That’s a dangerously unrepresentative glimpse of prostitution in America. Those who work with street prostitutes say that what they see daily is pimps who control teenage girls with violence and threats — plus an emotional bond — and then keep every penny the girl is paid.
“Sometimes I meet a girl who says, ‘I have a really good pimp — he beats me only with an open hand,’ ” said Rachel Lloyd, a former prostitute who runs a program for underage prostitutes in New York City. “Many of the girls see the pimps as boyfriends, but violence is integral to everything that happens in the sex industry. That’s how you get punished for not bringing in your quota for that evening, or for looking your pimp in the eye.”
Bradley Myles, who works in Washington for an antitrafficking organization called Polaris Project, says it is astonishing how similar the business model is for pimping across the country. Pimps crush runaway girls with a mix of violence and affection, degradation and gifts, and then require absolute obedience to a rigid code: the girl cannot look the pimp in the eye, call him by his name, or keep any cash.
Every evening she must earn a quota of money before she can sleep. She may be required to tattoo the pimp’s name on her thigh. And in exchange he may make presents of clothing or jewelry.
It’s complicated: What keeps her isn’t just fear, but also often an emotional connection. “When somebody wields power over you to kill you and doesn’t, you feel this bizarre thankfulness,” Mr. Myles said. “It’s trauma bonding.”
When a middle-class white girl ends up controlled like this — think of Elizabeth Smart, the Utah girl who was kidnapped in 2002 and apparently did not try to escape — then everybody is outraged at the way the kidnapper manipulated her. But when the girls are black, poor and prostituted, there is either indifference or an assumption that they are consenting to the abuse.
“It’s about race and class,” said Ms. Lloyd, who is bewildered when she sees Amber alerts for abducted children. Last year she worked with 250 teenage girls who had been prostituted, and not one of them ever merited an Amber alert.
“If we served 250 white girls from upstate middle-class homes, we’d be rolling in money,” she added, “and we’d be changing the law.”
Changing the law is on the agenda. The House of Representatives passed a landmark bill in December, by a vote of 405 to 2, that would make the federal authorities much more involved in cracking down on pimps and trafficking.

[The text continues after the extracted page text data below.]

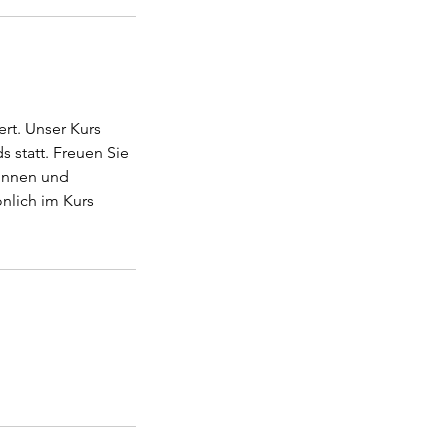
ert. Unser Kurs
 statt. Freuen Sie
rinnen und
nlich im Kurs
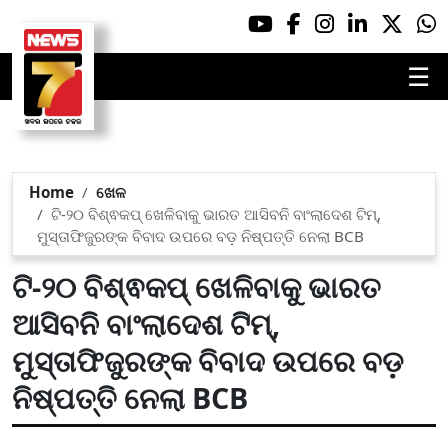
☰
Home
ଖେଳ
ଟି-୨୦ ବିଶ୍ଵକପ୍ ଖେଳିବାକୁ ଭାରତ ଆସିବନି ବାଂଲାଦେଶ ଟିମ୍,
ମୁସ୍ତାଫିଜୁରଙ୍କ ବିବାଦ ଉପରେ ବଡ଼ ନିଷ୍ପତ୍ତି ନେଲା BCB
ଟି-୨୦ ବିଶ୍ଵକପ୍ ଖେଳିବାକୁ ଭାରତ
ଆସିବନି ବାଂଲାଦେଶ ଟିମ୍,
ମୁସ୍ତାଫିଜୁରଙ୍କ ବିବାଦ ଉପରେ ବଡ଼
ନିଷ୍ପତ୍ତି ନେଲା BCB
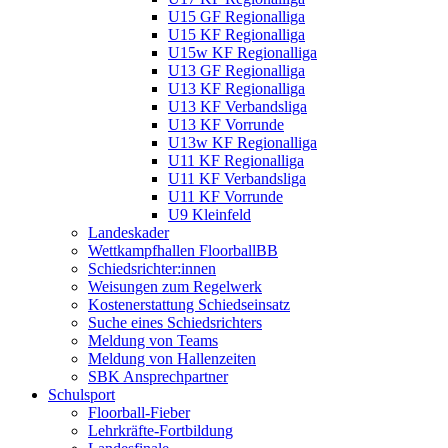
U15 GF Regionalliga
U15 KF Regionalliga
U15w KF Regionalliga
U13 GF Regionalliga
U13 KF Regionalliga
U13 KF Verbandsliga
U13 KF Vorrunde
U13w KF Regionalliga
U11 KF Regionalliga
U11 KF Verbandsliga
U11 KF Vorrunde
U9 Kleinfeld
Landeskader
Wettkampfhallen FloorballBB
Schiedsrichter:innen
Weisungen zum Regelwerk
Kostenerstattung Schiedseinsatz
Suche eines Schiedsrichters
Meldung von Teams
Meldung von Hallenzeiten
SBK Ansprechpartner
Schulsport
Floorball-Fieber
Lehrkräfte-Fortbildung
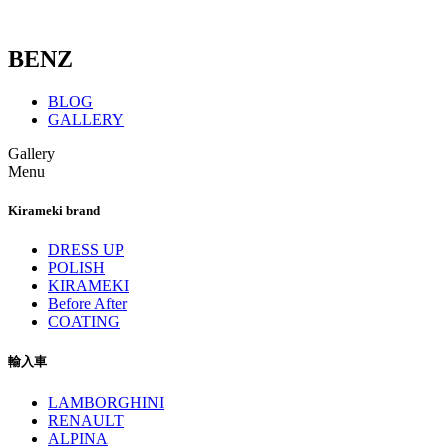
BENZ
BLOG
GALLERY
Gallery
Menu
Kirameki brand
DRESS UP
POLISH
KIRAMEKI
Before After
COATING
輸入車
LAMBORGHINI
RENAULT
ALPINA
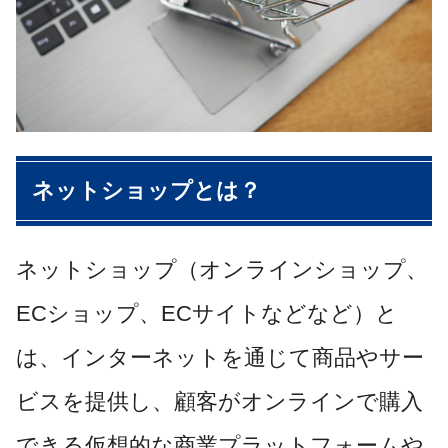
ネットショップとは？
ネットショップ（オンラインショップ、
ECショップ、ECサイトなどなど）と
は、インターネットを通じて商品やサー
ビスを提供し、顧客がオンラインで購入
できる仮想的な商業プラットフォームや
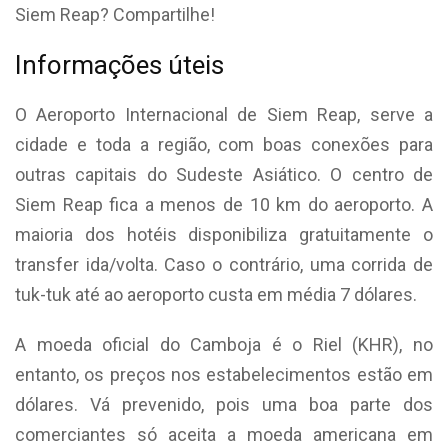
Siem Reap? Compartilhe!
Informações úteis
O Aeroporto Internacional de Siem Reap, serve a
cidade e toda a região, com boas conexões para
outras capitais do Sudeste Asiático. O centro de
Siem Reap fica a menos de 10 km do aeroporto. A
maioria dos hotéis disponibiliza gratuitamente o
transfer ida/volta. Caso o contrário, uma corrida de
tuk-tuk até ao aeroporto custa em média 7 dólares.
A moeda oficial do Camboja é o Riel (KHR), no
entanto, os preços nos estabelecimentos estão em
dólares. Vá prevenido, pois uma boa parte dos
comerciantes só aceita a moeda americana em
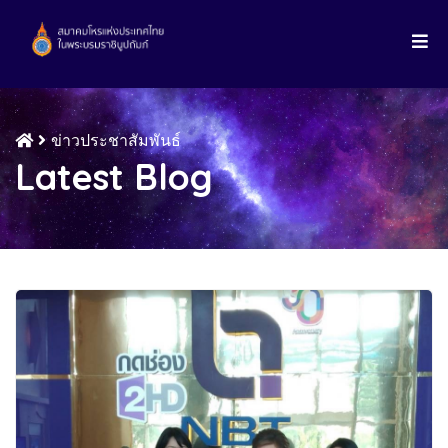
ข่าวประชาสัมพันธ์
Latest Blog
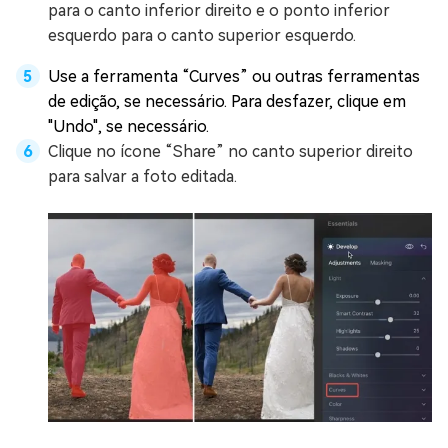
para o canto inferior direito e o ponto inferior
esquerdo para o canto superior esquerdo.
Use a ferramenta “Curves” ou outras ferramentas
de edição, se necessário. Para desfazer, clique em
"Undo", se necessário.
Clique no ícone “Share” no canto superior direito
para salvar a foto editada.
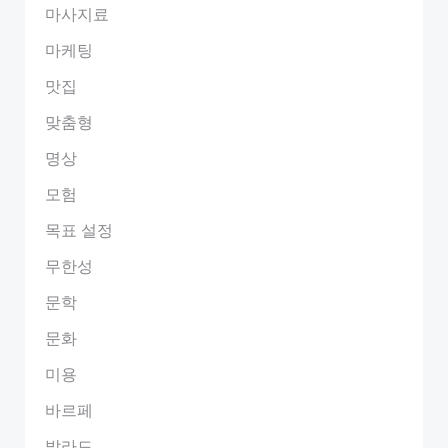
마사지료
마케팅
맛집
맞춤형
명상
모험
목표 설정
무한성
문학
문화
미용
바르페
발라드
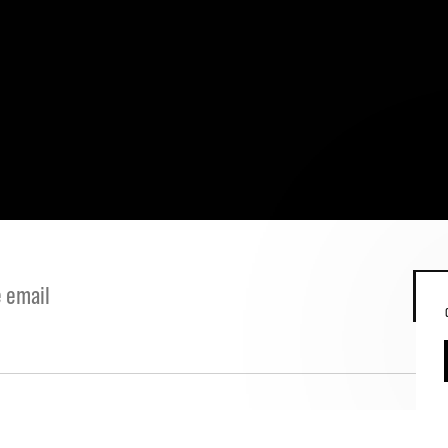
S
Contacts
Mentions légales
Conditions générales de vente
ateur
Déclaration d'accessibilité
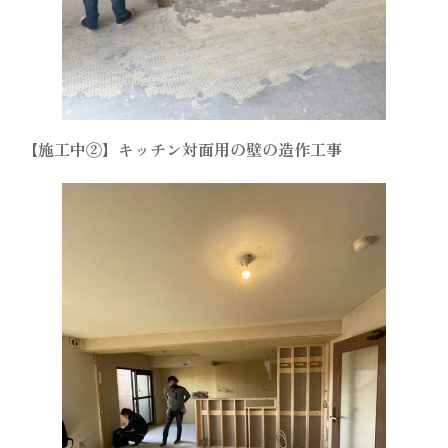
【施工中②】キッチン対面用の壁の造作工事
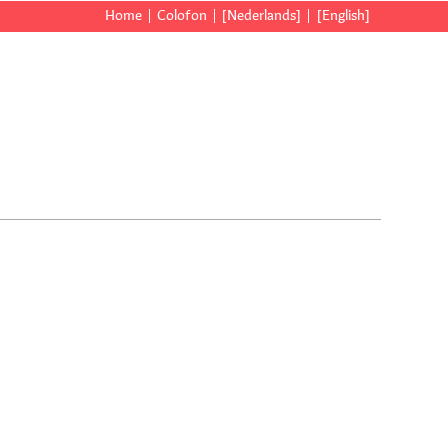
Home
Colofon
[Nederlands]
[English]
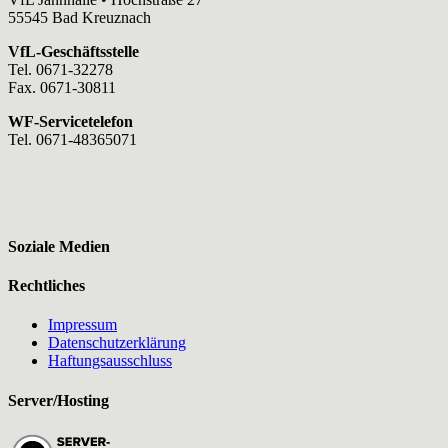
55545 Bad Kreuznach
VfL-Geschäftsstelle
Tel. 0671-32278
Fax. 0671-30811
WF-Servicetelefon
Tel. 0671-48365071
Soziale Medien
Rechtliches
Impressum
Datenschutzerklärung
Haftungsausschluss
Server/Hosting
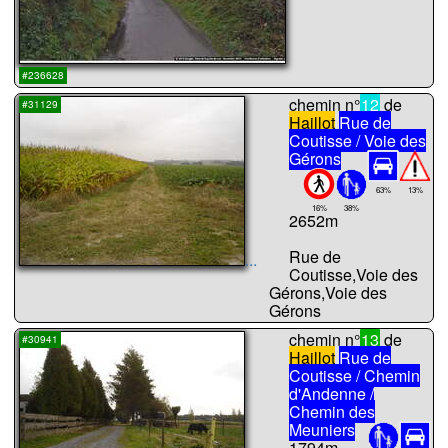
...
#236628
chemin n°
12
de
#31129
Haillot
Rue de
Coutisse / Voie des
Gérons
63%
13%
16%
38%
2652m
Rue de
...
Coutisse,Voie des
Gérons,Voie des
Gérons
chemin n°
13
de
#30941
Haillot
Rue de
Coutisse / Chemin
d'Andenne /
Chemin des
Meuniers
1794m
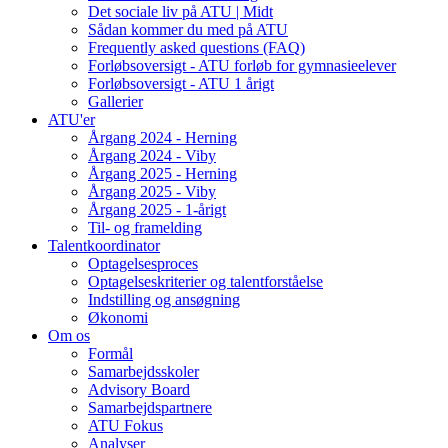
Det sociale liv på ATU | Midt
Sådan kommer du med på ATU
Frequently asked questions (FAQ)
Forløbsoversigt - ATU forløb for gymnasieelever
Forløbsoversigt - ATU 1 årigt
Gallerier
ATU'er
Årgang 2024 - Herning
Årgang 2024 - Viby
Årgang 2025 - Herning
Årgang 2025 - Viby
Årgang 2025 - 1-årigt
Til- og framelding
Talentkoordinator
Optagelsesproces
Optagelseskriterier og talentforståelse
Indstilling og ansøgning
Økonomi
Om os
Formål
Samarbejdsskoler
Advisory Board
Samarbejdspartnere
ATU Fokus
Analyser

But the Justice Department is fighting the House bill, and Senator Joe Biden, who is chairman of a crucial subcommittee, has dawdled on it. A broad coalition of antitrafficking leaders from left and right sent the Justice Department a furious letter scolding it for being soft on pimps.
That may be the only letter in history signed by both Gary Bauer and Gloria Steinem, by executives of the National Organization for Women and the National Association of Evangelicals.

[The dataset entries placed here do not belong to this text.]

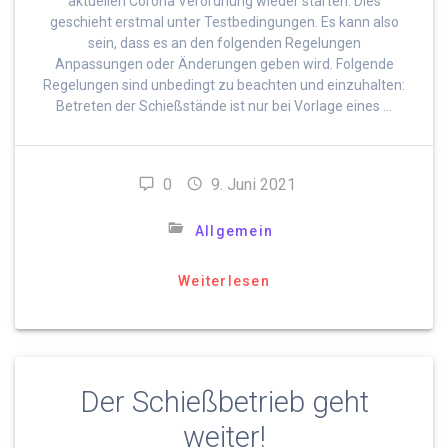
aktuellen Corona Verordnung wieder starten. Dies
geschieht erstmal unter Testbedingungen. Es kann also
sein, dass es an den folgenden Regelungen
Anpassungen oder Änderungen geben wird. Folgende
Regelungen sind unbedingt zu beachten und einzuhalten:
Betreten der Schießstände ist nur bei Vorlage eines …
0
9. Juni 2021
Allgemein
Weiterlesen
Der Schießbetrieb geht
weiter!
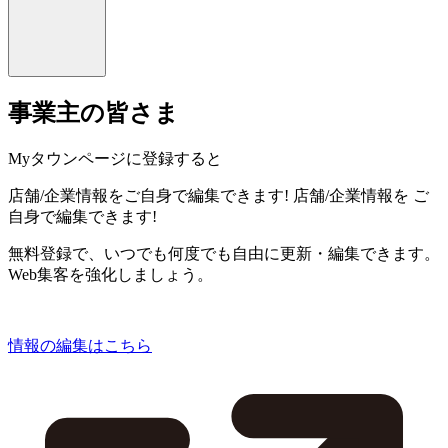
事業主の皆さま
Myタウンページに登録すると
店舗/企業情報をご自身で編集できます!
店舗/企業情報を
ご
自身で編集できます!
無料登録で、いつでも何度でも自由に更新・編集できます。
Web集客を強化しましょう。
情報の編集はこちら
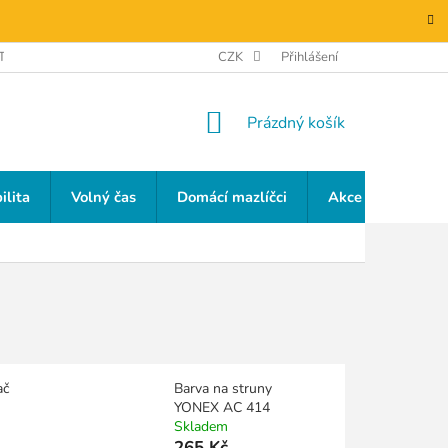
TAKTY
GDPR
CZK
Přihlášení
NÁKUPNÍ
Prázdný košík
KOŠÍK
ilita
Volný čas
Domácí mazlíčci
Akce a slevy
ač
Barva na struny
YONEX AC 414
Skladem
265 Kč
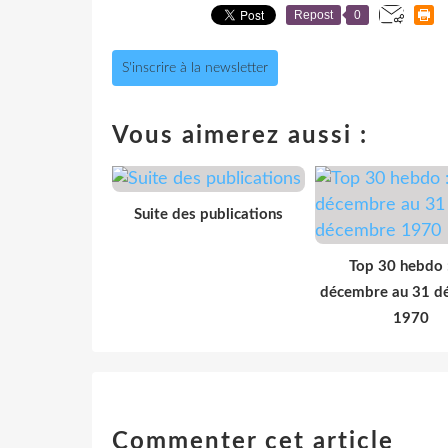
Repost
0
S'inscrire à la newsletter
Vous aimerez aussi :
Suite des publications
Top 30 hebdo 
décembre au 31 d
1970
Commenter cet article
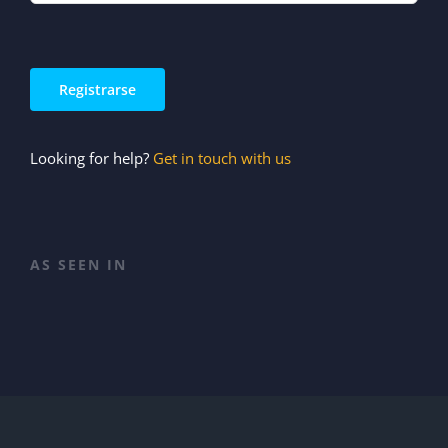
Looking for help?
Get in touch with us
AS SEEN IN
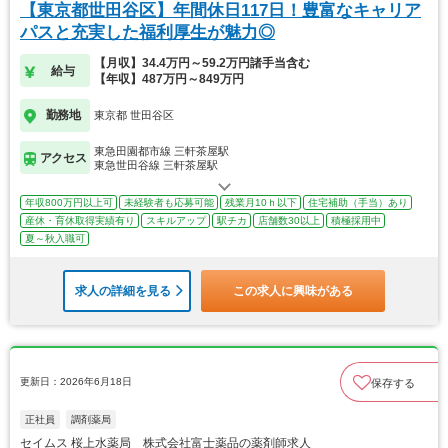
【東京都世田谷区】年間休日117日！豊富なキャリア
パスと充実した福利厚生が魅力◎
【月収】34.4万円～59.2万円諸手当含む
給与
【年収】487万円～849万円
勤務地
東京都 世田谷区
東急田園都市線 三軒茶屋駅
アクセス
東急世田谷線 三軒茶屋駅
年収800万円以上可
未経験者も応募可能
残業月10ｈ以下
住宅補助（手当）あり
産休・育休取得実績有り
スキルアップ
駅チカ
店舗数30以上
積極採用中
夏～秋入職可
求人の詳細を見る
この求人に興味がある
更新日：2026年6月18日
保存する
正社員
調剤薬局
セイムス 桜上水薬局 株式会社富士薬品の薬剤師求人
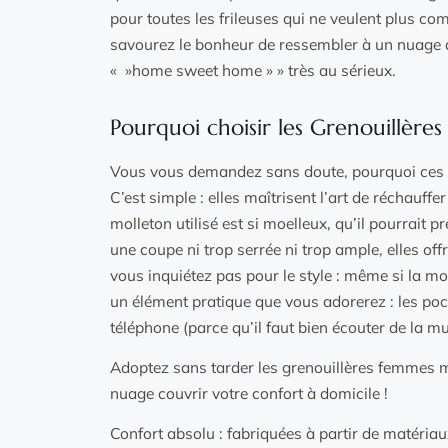
pour toutes les frileuses qui ne veulent plus c
savourez le bonheur de ressembler à un nuage am
« »home sweet home » » très au sérieux.
Pourquoi choisir les Grenouillèr
Vous vous demandez sans doute, pourquoi ces gr
C’est simple : elles maîtrisent l’art de réchauff
molleton utilisé est si moelleux, qu’il pourrait 
une coupe ni trop serrée ni trop ample, elles off
vous inquiétez pas pour le style : même si la mo
un élément pratique que vous adorerez : les po
téléphone (parce qu’il faut bien écouter de la 
Adoptez sans tarder les grenouillères femmes mo
nuage couvrir votre confort à domicile !
Confort absolu : fabriquées à partir de matériau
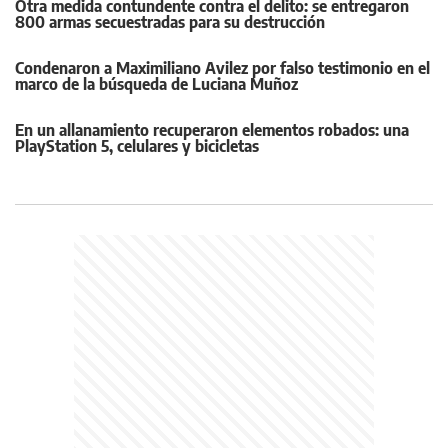
Otra medida contundente contra el delito: se entregaron
800 armas secuestradas para su destrucción
Condenaron a Maximiliano Avilez por falso testimonio en el
marco de la búsqueda de Luciana Muñoz
En un allanamiento recuperaron elementos robados: una
PlayStation 5, celulares y bicicletas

Of the 100,000 prostitution-related arrests each year, the great majority of them are of women and girls; pimps and johns are much less likely to be arrested.

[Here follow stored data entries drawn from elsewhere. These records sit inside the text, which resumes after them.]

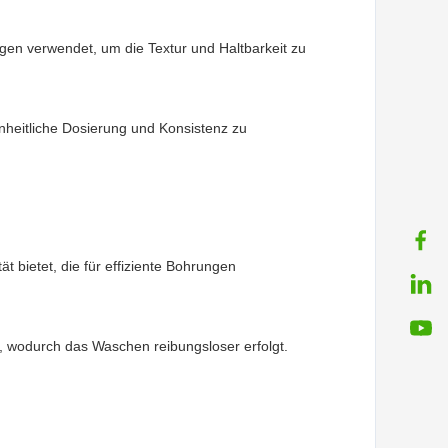
gen verwendet, um die Textur und Haltbarkeit zu
einheitliche Dosierung und Konsistenz zu
ät bietet, die für effiziente Bohrungen
 wodurch das Waschen reibungsloser erfolgt.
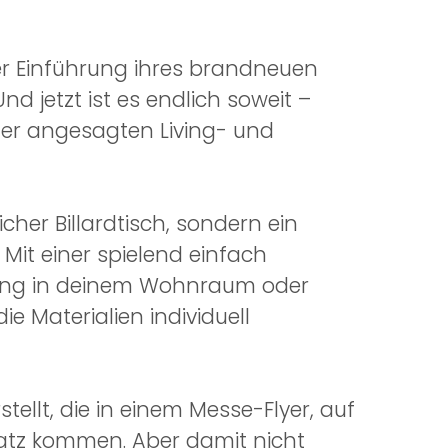
er Einführung ihres brandneuen
nd jetzt ist es endlich soweit –
der angesagten Living- und
icher Billardtisch, sondern ein
Mit einer spielend einfach
kfang in deinem Wohnraum oder
 Materialien individuell
ellt, die in einem Messe-Flyer, auf
satz kommen. Aber damit nicht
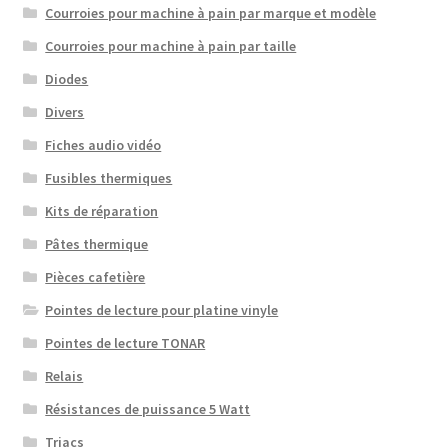
Courroies pour machine à pain par marque et modèle
Courroies pour machine à pain par taille
Diodes
Divers
Fiches audio vidéo
Fusibles thermiques
Kits de réparation
Pâtes thermique
Pièces cafetière
Pointes de lecture pour platine vinyle
Pointes de lecture TONAR
Relais
Résistances de puissance 5 Watt
Triacs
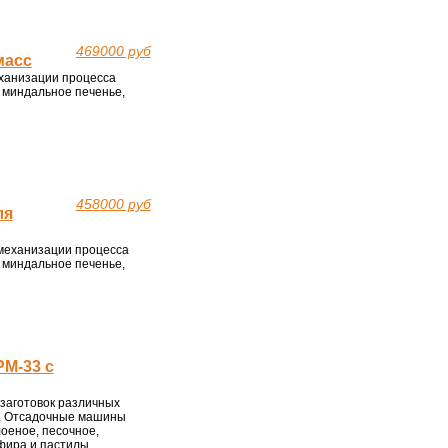
469000 руб
масс
ханизации процесса
и миндальное печенье,
458000 руб
ля
механизации процесса
и миндальное печенье,
M-33 с
заготовок различных
ез. Отсадочные машины
оеное, песочное,
ефира и пастилы.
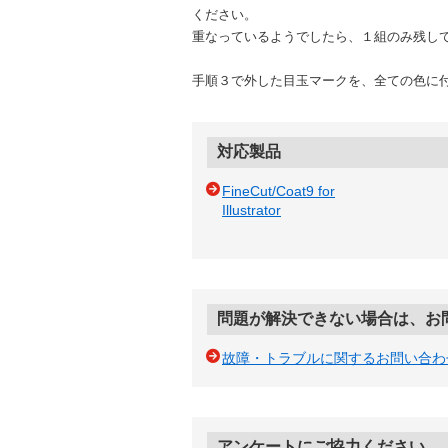
ください。
重なっているようでしたら、１組のみ残し
手順３で外した目玉マークを、全ての色に
対応製品
FineCut/Coat9 for
Illustrator
問題が解決できない場合は、お
故障・トラブルに関するお問い合わ
アンケートにご協力ください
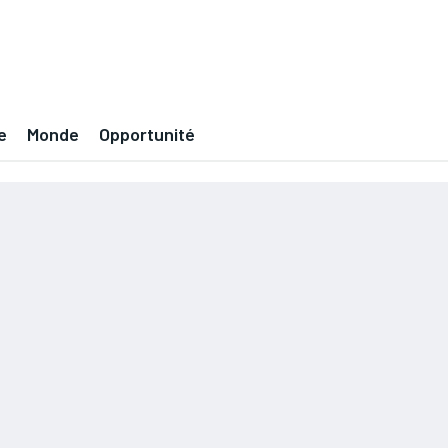
e
Monde
Opportunité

All those girls will never get a tiny fraction of the attention of the Elizabeth Smarts or Natalee Holloways, who fill the cable television niche for a “missing blonde” story. So let’s not let “Kristen” displace the broader reality.
Sure, there are young women who voluntarily sell sex; some of them have posted lately on my blog, nytimes.com/ontheground. Reasonable people can disagree about whether the police should devote resources to such cases.
With prostitution as with narcotics, no legal model has worked perfectly. I’ve argued that the approach with the best record is the Swedish model — decriminalizing the sale of sex, while making it an offense to pimp or to buy sex.
But whatever one thinks of legalizing prostitution, let’s face reality: The big problem out there is the teenage girls who are battered by their pimps, who will have to meet their quotas tonight and every night, who are locked in car trunks or in basements, who have guns shoved in their mouths if they hint of quitting. If the Spitzer affair causes us to lose sight of that, then the biggest loser will be those innumerable girls, far more typical than “Kristen,” for whom selling sex isn’t a choice but a nightmare.